SELECTED TEXT ::
------------------------------------------------------------

Re: [Wikidata] Machine translation efforts for underserved languages

2018-09-05 Thread mathieu lovato stumpf guntz

Hi Olya,

Sorry for the late reply, but I just wondered if you were aware of 
Wikitrans[1], which "provides machine-translated versions of Wikipedia 
articles, completely linked and searchable in the target language, as 
well as cross language simultaneous Wikipedia searches".


It doesn't use Wikidata, but on the other hand use some formalized 
grammar of targeted languages. For what I know the translation software 
is not open source, but it might be interesting to have a wikimedia 
hosted backup of translated versions and links toward them in Wikidata, 
then maybe usable in Wikipedia.


Let me know if this kind of late feedback is welcome/undesired

Cheers,
Mathieu

[1] https://wikitrans.net/


Le 18/06/2018 à 01:12, Olya Irzak a écrit :

Dear Wikidata community,

We're working on a project called Wikibabel to machine-translate parts 
of Wikipedia into underserved languages, starting with Swahili.

------------------------------------------------------------

SET TASK 1 ::
In the Wikidata email above, list every distinct name that begins with "Wiki" in any capitalization, leaving out the URL in the footnote.
SET TASK 2 ::
Resume the Wikidata email from the point where it stops.
The items that come after this are not needed here.

EXCERPTED DATA ::

------------------------------------------------------------

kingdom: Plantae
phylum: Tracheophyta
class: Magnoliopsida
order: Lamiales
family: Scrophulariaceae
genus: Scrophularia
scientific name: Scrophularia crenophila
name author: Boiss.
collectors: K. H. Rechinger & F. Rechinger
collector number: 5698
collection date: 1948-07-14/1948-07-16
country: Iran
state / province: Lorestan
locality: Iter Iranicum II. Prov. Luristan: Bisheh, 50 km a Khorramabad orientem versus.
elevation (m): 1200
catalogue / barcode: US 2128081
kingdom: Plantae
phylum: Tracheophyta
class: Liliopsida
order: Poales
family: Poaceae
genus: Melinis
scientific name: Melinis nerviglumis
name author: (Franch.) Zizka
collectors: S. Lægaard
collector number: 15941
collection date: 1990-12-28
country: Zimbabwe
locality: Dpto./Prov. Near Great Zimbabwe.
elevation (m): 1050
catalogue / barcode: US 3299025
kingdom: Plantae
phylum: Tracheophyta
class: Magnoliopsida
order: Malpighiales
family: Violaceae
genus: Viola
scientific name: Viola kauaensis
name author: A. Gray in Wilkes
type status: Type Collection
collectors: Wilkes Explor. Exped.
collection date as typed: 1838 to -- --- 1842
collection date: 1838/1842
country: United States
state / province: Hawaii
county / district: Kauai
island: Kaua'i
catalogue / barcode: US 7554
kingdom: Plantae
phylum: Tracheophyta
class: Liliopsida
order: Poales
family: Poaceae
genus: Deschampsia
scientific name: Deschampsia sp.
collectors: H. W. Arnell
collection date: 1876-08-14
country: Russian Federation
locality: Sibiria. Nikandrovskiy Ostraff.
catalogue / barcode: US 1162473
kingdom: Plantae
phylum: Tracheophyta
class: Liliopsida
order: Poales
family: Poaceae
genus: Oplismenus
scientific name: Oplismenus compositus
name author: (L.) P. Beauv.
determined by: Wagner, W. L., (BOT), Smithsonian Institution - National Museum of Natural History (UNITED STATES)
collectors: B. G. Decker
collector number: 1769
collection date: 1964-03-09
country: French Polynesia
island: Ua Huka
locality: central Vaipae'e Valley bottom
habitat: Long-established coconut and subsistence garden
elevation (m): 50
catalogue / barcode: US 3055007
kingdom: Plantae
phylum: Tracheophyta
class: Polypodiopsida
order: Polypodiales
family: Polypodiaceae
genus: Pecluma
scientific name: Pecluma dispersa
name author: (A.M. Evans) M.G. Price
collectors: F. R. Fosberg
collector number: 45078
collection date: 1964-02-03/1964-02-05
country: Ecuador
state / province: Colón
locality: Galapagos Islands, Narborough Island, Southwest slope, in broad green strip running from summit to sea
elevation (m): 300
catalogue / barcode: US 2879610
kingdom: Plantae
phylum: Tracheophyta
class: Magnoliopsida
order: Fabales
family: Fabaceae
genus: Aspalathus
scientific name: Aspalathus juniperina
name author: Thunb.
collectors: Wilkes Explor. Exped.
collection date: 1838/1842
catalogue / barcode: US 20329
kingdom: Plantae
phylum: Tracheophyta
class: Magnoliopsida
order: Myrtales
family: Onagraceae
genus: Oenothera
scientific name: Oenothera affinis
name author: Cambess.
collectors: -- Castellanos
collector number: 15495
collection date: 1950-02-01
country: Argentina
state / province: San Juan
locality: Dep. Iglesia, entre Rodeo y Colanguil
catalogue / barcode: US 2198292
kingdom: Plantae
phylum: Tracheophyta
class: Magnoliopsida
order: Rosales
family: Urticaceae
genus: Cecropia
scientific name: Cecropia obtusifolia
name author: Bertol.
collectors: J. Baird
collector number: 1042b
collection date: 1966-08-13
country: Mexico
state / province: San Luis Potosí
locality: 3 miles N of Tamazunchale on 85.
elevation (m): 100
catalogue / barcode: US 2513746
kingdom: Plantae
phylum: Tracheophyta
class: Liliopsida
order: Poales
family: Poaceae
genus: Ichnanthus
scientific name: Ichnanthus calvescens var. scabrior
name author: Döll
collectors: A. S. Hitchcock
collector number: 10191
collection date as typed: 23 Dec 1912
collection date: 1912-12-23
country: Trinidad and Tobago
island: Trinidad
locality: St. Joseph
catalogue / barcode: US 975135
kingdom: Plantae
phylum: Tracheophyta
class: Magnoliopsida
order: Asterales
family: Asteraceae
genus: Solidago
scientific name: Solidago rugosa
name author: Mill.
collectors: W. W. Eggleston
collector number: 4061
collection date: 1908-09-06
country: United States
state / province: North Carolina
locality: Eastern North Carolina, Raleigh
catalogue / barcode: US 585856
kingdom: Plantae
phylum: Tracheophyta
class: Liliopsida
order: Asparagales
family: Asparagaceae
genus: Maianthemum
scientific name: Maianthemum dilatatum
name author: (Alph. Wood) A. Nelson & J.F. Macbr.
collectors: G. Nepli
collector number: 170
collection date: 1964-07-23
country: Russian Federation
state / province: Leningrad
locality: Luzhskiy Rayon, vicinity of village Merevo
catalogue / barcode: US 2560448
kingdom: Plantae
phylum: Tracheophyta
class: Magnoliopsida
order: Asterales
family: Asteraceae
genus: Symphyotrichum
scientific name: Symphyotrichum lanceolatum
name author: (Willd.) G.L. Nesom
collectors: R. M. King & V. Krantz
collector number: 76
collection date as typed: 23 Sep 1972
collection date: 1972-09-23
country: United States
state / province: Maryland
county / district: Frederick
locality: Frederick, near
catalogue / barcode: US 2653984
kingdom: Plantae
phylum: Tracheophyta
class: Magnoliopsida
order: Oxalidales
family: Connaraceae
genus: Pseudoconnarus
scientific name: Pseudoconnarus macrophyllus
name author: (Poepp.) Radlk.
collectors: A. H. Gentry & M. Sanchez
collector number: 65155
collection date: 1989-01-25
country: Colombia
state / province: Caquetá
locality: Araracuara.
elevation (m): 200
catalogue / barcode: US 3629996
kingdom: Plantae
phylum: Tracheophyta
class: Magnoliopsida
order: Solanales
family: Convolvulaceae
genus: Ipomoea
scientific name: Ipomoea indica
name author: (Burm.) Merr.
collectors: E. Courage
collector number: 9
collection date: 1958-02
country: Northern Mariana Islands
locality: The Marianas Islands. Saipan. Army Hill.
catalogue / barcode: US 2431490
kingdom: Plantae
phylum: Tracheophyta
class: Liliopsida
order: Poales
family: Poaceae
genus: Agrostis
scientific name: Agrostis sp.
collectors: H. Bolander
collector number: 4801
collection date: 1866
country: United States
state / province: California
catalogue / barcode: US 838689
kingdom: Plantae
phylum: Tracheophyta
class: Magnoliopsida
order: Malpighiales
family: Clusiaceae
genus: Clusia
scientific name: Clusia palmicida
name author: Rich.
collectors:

------------------------------------------------------------

WRITTEN ANSWER 1 ::
Wikidata, Wikitrans, Wikipedia, wikimedia, Wikibabel

WRITTEN ANSWER 2 ::
In hopes that some of our ideas can be helpful to machine translation 
projects, we wrote a blogpost about how we prioritized which pages to 
translate, and what categories need a human in the loop:

https://medium.com/@oirzak/wikibabel-equalizing-information-access-on-a-budget-4038f750e90e

Rumor has it that the Wikidata community has thought deeply about 
information access. We'd love your feedback on our work. Please let us 
know about past / ongoing machine translation related projects so we 
can learn from & collaborate with them.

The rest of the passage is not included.